* **Material for this exercise**
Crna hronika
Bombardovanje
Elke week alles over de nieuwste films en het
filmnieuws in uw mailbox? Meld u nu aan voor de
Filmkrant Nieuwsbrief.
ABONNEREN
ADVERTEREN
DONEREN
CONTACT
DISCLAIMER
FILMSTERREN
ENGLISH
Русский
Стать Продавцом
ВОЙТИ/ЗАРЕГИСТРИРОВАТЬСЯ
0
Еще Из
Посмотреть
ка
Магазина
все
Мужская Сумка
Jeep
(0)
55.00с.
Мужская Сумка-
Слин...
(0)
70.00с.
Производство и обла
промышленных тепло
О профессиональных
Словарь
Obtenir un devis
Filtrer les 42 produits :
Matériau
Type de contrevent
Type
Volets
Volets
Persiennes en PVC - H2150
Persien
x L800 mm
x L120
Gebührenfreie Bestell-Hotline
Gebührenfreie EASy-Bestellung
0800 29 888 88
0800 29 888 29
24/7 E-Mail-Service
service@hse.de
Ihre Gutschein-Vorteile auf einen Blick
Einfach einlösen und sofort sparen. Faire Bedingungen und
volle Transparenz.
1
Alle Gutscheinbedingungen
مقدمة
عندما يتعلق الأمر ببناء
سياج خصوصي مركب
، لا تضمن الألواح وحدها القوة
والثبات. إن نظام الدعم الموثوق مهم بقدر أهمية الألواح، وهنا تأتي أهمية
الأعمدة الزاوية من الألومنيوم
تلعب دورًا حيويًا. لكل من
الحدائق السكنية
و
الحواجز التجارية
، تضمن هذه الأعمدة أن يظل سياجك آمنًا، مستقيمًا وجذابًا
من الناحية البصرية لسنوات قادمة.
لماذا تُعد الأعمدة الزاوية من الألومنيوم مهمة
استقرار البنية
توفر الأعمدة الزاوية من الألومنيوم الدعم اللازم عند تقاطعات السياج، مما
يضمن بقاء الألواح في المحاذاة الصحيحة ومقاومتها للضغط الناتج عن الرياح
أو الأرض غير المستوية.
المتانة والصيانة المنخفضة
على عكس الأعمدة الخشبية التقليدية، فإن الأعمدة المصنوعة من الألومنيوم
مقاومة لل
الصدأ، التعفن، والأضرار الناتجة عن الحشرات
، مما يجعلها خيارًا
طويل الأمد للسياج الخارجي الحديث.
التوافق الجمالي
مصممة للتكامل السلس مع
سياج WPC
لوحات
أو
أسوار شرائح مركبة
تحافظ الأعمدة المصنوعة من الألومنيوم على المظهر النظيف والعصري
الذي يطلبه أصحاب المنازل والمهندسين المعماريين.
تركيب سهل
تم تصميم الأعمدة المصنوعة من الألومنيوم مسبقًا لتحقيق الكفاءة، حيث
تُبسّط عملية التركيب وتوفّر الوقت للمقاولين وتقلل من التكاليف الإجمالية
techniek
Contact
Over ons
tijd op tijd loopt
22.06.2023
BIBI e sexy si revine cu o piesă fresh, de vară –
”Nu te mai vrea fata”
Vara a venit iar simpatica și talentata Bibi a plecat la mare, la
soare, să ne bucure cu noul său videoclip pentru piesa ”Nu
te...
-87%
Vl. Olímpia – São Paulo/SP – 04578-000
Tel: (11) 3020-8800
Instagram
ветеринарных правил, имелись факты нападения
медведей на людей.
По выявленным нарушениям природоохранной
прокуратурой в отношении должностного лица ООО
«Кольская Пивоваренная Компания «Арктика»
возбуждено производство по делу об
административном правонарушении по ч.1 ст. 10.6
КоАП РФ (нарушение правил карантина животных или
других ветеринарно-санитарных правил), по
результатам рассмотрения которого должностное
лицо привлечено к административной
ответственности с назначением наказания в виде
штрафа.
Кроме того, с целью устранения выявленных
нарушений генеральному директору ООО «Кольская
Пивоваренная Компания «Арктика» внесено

* **Exercise requirements**
Filter the data above down to lines with the word "правил", and copy them.

* **Exercise response**
ветеринарных правил, имелись факты нападения
КоАП РФ (нарушение правил карантина животных или
других ветеринарно-санитарных правил), по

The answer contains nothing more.